Иван забил окна избы досками и почавкал по грязи на мобилизационный пункт.
Деревня Гомосяки Пензючного уезда, что под Москвой, опустела - все мужики ушли на фронт, а баб там и сроду не было.
Но интересно в этой истории не название деревни (перевод с древнетатарского - русские, которых мы поимели), а то, что частичная мобилизация хоть и не стала полной, но превратилась в перманентную, а тройки бдительных гэбистов перестали расстреливать врагов народа и троцкистов, а стали гонятся с повестками за недомобилизованными.
Но в полном соответствии с законом советской страны, а то не дай боже!
Иван топал по грязи, обходя расконсервированные советские танки, на которых какая-то прощелыга нарисовала недоделанную свастику вместо звезды и думал думку.
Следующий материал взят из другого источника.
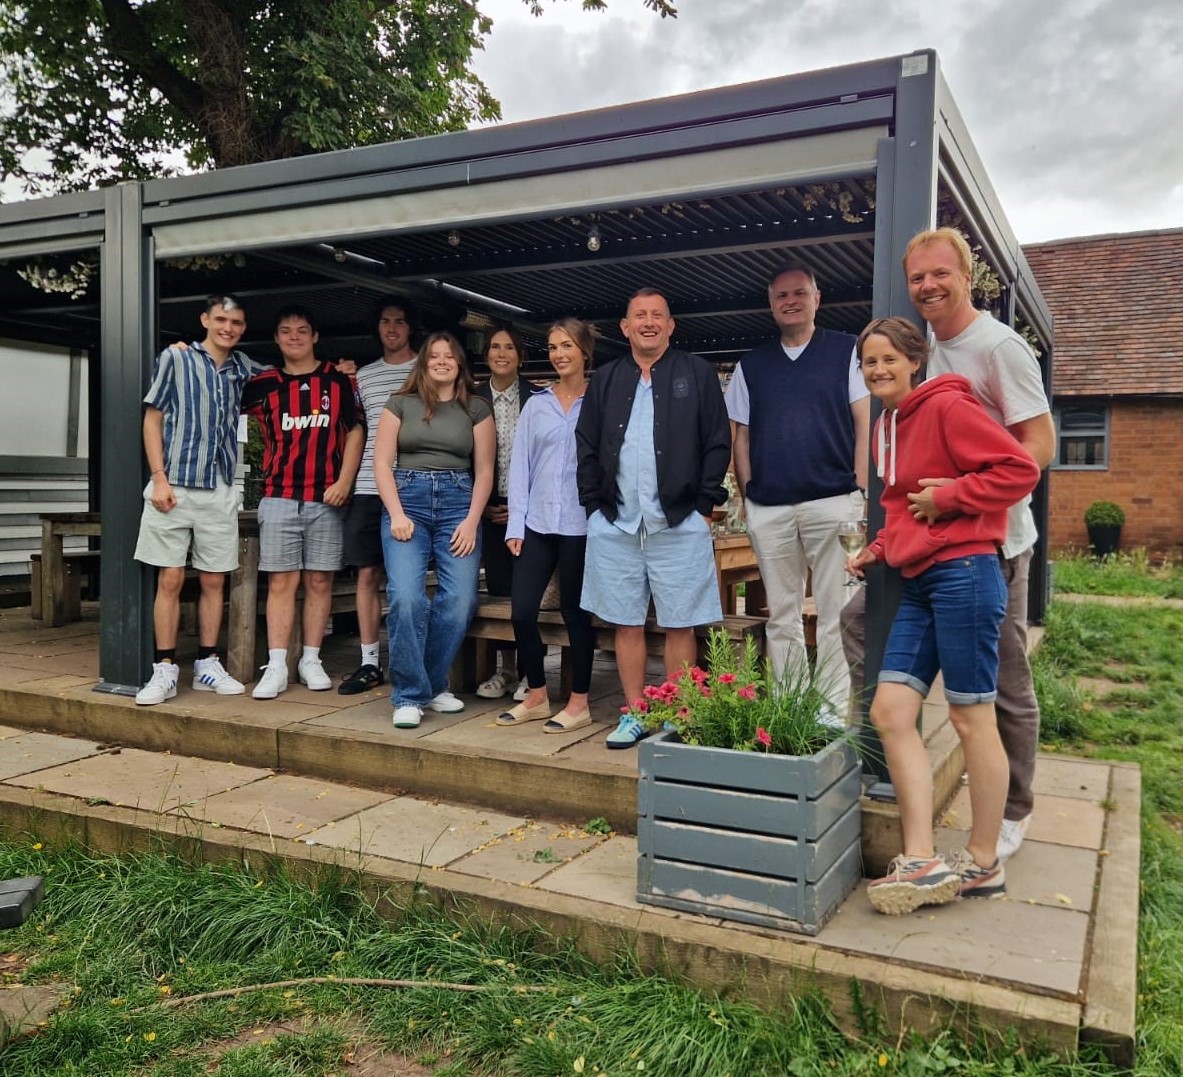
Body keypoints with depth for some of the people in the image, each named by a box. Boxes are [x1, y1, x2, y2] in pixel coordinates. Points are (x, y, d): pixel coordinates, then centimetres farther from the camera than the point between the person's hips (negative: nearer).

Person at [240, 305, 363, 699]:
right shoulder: (263, 384, 9)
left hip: (326, 500, 0)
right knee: (281, 581, -1)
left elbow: (355, 431, 5)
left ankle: (311, 661, 14)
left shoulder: (337, 381, 7)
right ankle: (276, 667, 1)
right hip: (279, 499, 0)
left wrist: (344, 481, -6)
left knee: (319, 581, 5)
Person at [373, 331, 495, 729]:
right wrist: (397, 515, -7)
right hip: (406, 499, -1)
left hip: (458, 503, 1)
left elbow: (484, 470, 7)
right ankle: (409, 695, -5)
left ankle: (432, 685, 10)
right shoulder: (400, 404, 10)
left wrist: (471, 521, -4)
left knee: (459, 599, -10)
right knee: (406, 596, -16)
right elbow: (382, 463, 5)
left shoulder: (477, 408, 11)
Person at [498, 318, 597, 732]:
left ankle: (579, 703, 18)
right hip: (537, 523, 4)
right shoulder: (536, 405, 10)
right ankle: (536, 697, 20)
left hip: (580, 524, -3)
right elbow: (520, 465, 8)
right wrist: (515, 524, 2)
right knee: (522, 610, 2)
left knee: (575, 611, 4)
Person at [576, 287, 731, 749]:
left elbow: (718, 443, 1)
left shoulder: (697, 373, 4)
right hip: (615, 524, 3)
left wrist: (703, 504, -5)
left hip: (678, 524, -3)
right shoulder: (606, 380, 13)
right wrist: (595, 504, 5)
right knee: (627, 623, 8)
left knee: (679, 625, 2)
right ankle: (633, 716, 19)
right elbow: (586, 447, 13)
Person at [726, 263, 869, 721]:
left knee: (835, 614, -2)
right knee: (782, 616, 8)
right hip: (768, 508, 3)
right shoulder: (751, 365, 15)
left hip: (833, 501, -3)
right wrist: (747, 494, 5)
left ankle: (834, 712, 5)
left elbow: (865, 422, 2)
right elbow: (741, 435, 15)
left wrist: (860, 489, -6)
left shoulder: (846, 350, 7)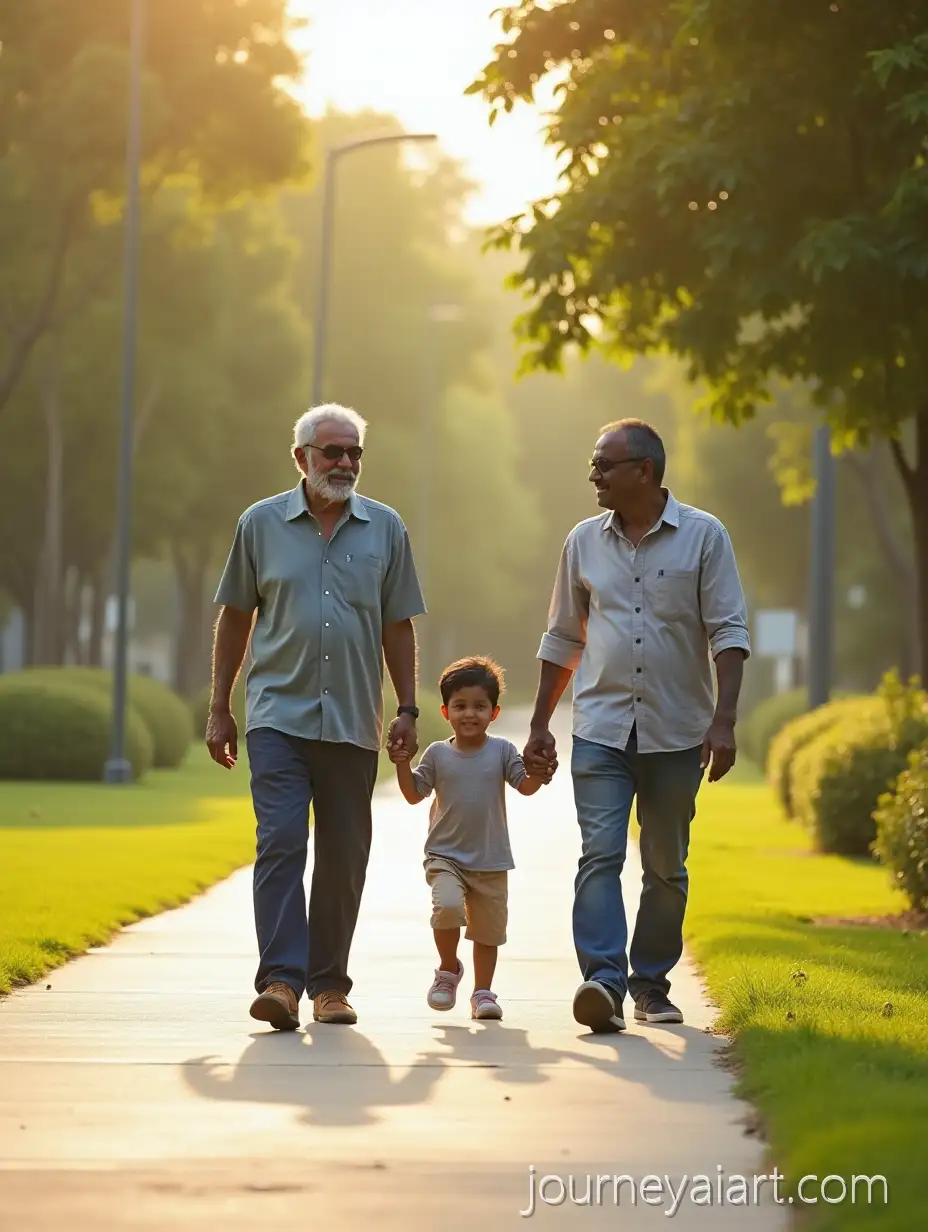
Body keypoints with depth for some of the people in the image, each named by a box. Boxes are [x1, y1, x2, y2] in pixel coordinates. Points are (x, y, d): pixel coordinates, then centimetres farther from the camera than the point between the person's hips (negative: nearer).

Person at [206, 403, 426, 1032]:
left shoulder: (385, 528, 8)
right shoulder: (261, 524, 5)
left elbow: (397, 627, 12)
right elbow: (235, 619, 11)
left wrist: (408, 710, 6)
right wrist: (220, 710, 10)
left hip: (353, 721, 2)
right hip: (278, 715, -2)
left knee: (344, 858, 5)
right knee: (280, 843, -14)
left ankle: (329, 983, 15)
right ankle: (281, 980, -19)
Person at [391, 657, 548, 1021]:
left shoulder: (502, 751, 1)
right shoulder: (438, 753, 2)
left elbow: (526, 786, -6)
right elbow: (414, 794, 2)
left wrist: (539, 772, -26)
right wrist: (402, 765, -13)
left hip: (491, 861, 2)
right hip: (445, 856, -2)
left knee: (488, 929, 8)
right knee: (447, 905, -26)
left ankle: (483, 993, 24)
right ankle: (448, 969, -1)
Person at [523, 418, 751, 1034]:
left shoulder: (704, 536, -1)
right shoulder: (585, 542, 9)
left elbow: (729, 632, -4)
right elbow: (563, 640, 17)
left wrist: (724, 721, -15)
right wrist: (540, 724, 15)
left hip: (676, 734, -1)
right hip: (601, 729, 1)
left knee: (666, 867, 8)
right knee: (600, 855, -14)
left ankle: (651, 983, 20)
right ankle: (604, 980, -23)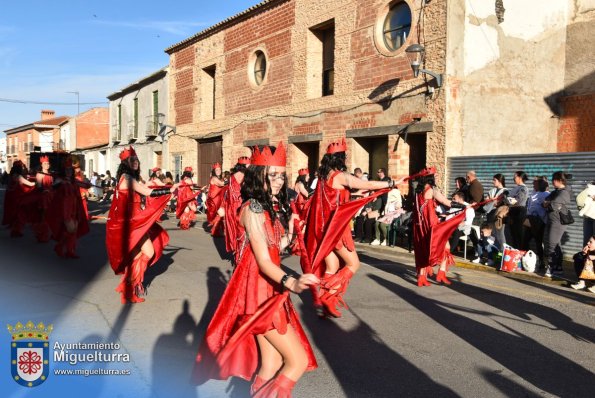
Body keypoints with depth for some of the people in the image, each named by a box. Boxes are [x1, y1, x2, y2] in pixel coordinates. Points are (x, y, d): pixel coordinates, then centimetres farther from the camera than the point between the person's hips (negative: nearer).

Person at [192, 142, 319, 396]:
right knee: (298, 360, -5)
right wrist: (290, 282, -42)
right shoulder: (252, 209, -17)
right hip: (259, 291, -9)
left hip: (269, 288, 9)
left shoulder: (267, 207, 12)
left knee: (271, 365, 13)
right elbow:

Он не сомневался в том, что надо воевать с нацистами, и что мужики с хутора через границу, с которыми он год назад бухал ихнюю горилку вместо своей водки, и есть те самые нацисты.
Это было ясно.
Начальство так сказало, а в Советском Союзе даже пьяные гусары и троцкисты никогда не спорили с начальником, особенно если он был полковником в форме НКВД.
Другое волновало Ивана.
Цифры (Иван успел закончить 3 года церковно-приходского университета до революции).
Иван в уме никак не мог решить простое уравнение: если враг потерял половину своей армии, а мы только шесть тысяч русских богатырей плюс добавляем к ним аж цельных 300 тысяч, то почему мы отступаем на восток, а не на запад?
Присел Иван на пенек, достал бумажку и карандаш, чтобы решить загадку, но тут подлетел советский БПЛА, захваченный врагами (?!!!), и не стало Ивана.
-Тьфу, - сказала тройка и побежала искать очередной кусочек пушечного мяса.
Ведь частичную мобилизацию никто не отменял.